Ocknęła się już po kilku minutach. Łatwo było dojść do takiego wniosku, ponieważ nadal przebywałam w pustym biurze, moje ciało w dalszym ciągu drętwiało, a Sam i Lucas stali nade mną, ocierając czoło chłodną szmatką. Chwilę po otworzeniu oczu, zacisnęłam mocno ręce w pięści, chociaż nie było to wcale takie łatwe. Mimo całego bólu, który z różnych powodów zalewał mnie falami, poczułam złość. Chłopcy musieli chyba szybko się skapnąć, o co chodzi.

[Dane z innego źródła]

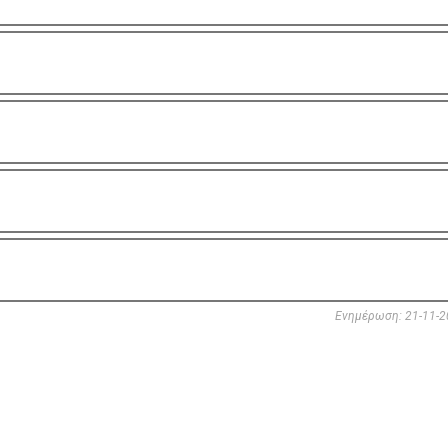
Ενημέρωση: 21-11-2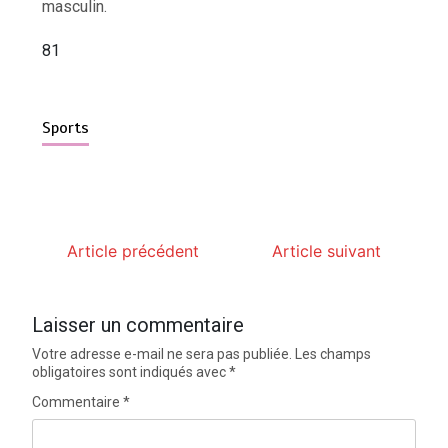
masculin.
81
Sports
Article précédent
Article suivant
Laisser un commentaire
Votre adresse e-mail ne sera pas publiée.
Les champs
obligatoires sont indiqués avec
*
Commentaire
*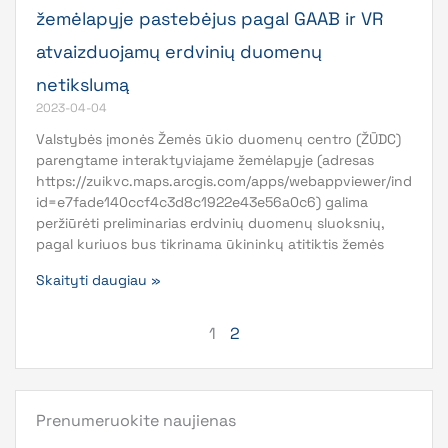
žemėlapyje pastebėjus pagal GAAB ir VR
atvaizduojamų erdvinių duomenų
netikslumą
2023-04-04
Valstybės įmonės Žemės ūkio duomenų centro (ŽŪDC)
parengtame interaktyviajame žemėlapyje (adresas
https://zuikvc.maps.arcgis.com/apps/webappviewer/index.h
id=e7fade140ccf4c3d8c1922e43e56a0c6) galima
peržiūrėti preliminarias erdvinių duomenų sluoksnių,
pagal kuriuos bus tikrinama ūkininkų atitiktis žemės
Skaityti daugiau »
1
2
Prenumeruokite naujienas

- I tak byłaś niezła - Sam pokiwał z aprobatą głową - siedzi w tym o wiele dłużej niż ty, a wcale nie powalił cię w kilka sekund.

Prychnęłam pod nosem. Też mi coś. Oni wszyscy byli jak wyrwani z innej bajki. Jakby wcale nie należeli do tego świata, o którym mówili, tylko jej wyimaginowanego prototypu. I to że jakoś przez dłuższy czas utrzymałam się na nogach miało sprawić mi powód do dumy?

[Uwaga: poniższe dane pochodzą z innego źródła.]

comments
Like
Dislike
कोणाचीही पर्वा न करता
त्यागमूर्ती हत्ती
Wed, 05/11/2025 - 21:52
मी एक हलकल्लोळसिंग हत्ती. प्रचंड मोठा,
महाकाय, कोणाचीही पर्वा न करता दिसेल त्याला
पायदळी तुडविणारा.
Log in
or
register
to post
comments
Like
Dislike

- Gdzie oni są? - syknęłam zła. Nie wiem czemu mi na tym zależało. Czyżby moja podświadomość podsuwała mi myśl, aby kontynuować walkę? Może za drugim razem wygrałabym. Wtedy na pewno byłoby mi lżej na sercu.

- Callum opatruje rany Marka - odparł Lucas - czyli to, co zaraz zrobimy z tobą - dodał, podwijając moją koszulkę. Automatycznie znalazłam w sobie na tyle energii, by strzepnąć jego ręce. W odpowiedzi wywrócił jedynie oczami. - Znowu musimy przez to przechodzić?

- Sama się opatruje - odparłam twardo, próbując wstać. Syknęłam przeciągle.

- Chyba jednak nie do końca - Sam skrzywił wargi i spojrzał na mnie z żalem. Fuknęłam w jego kierunku. Nie potrzebowałam współczucia. To tylko dodatkowy cios, przypominający mi o porażce.

- Rękę już ci opatrzyliśmy, ale dalej krwawisz z ramienia - dodał spokojnie Lucas, wyglądając bardziej na zmęczonego, niż zatroskanego. To coś nowego.

Skierowałam wzrok na swój przegub i zauważyłam sporych rozmiarów plaster. Był dziwnie wybrzuszony, a skóra w tamtym miejscu rwała.

- Jest zszyta? - zapytałam zaskoczona, przejeżdżając palcem po nierównej powierzchni.

- No jasne, była głęboka - odparł Sam, wyglądając na oburzonego sugestią, że mogłoby być inaczej.

- Ktoś z was umie szyć? - zakpiłam, oczami wyobraźni widząc już blizne, która do złudzenia przypominałaby robotę rzeźnika.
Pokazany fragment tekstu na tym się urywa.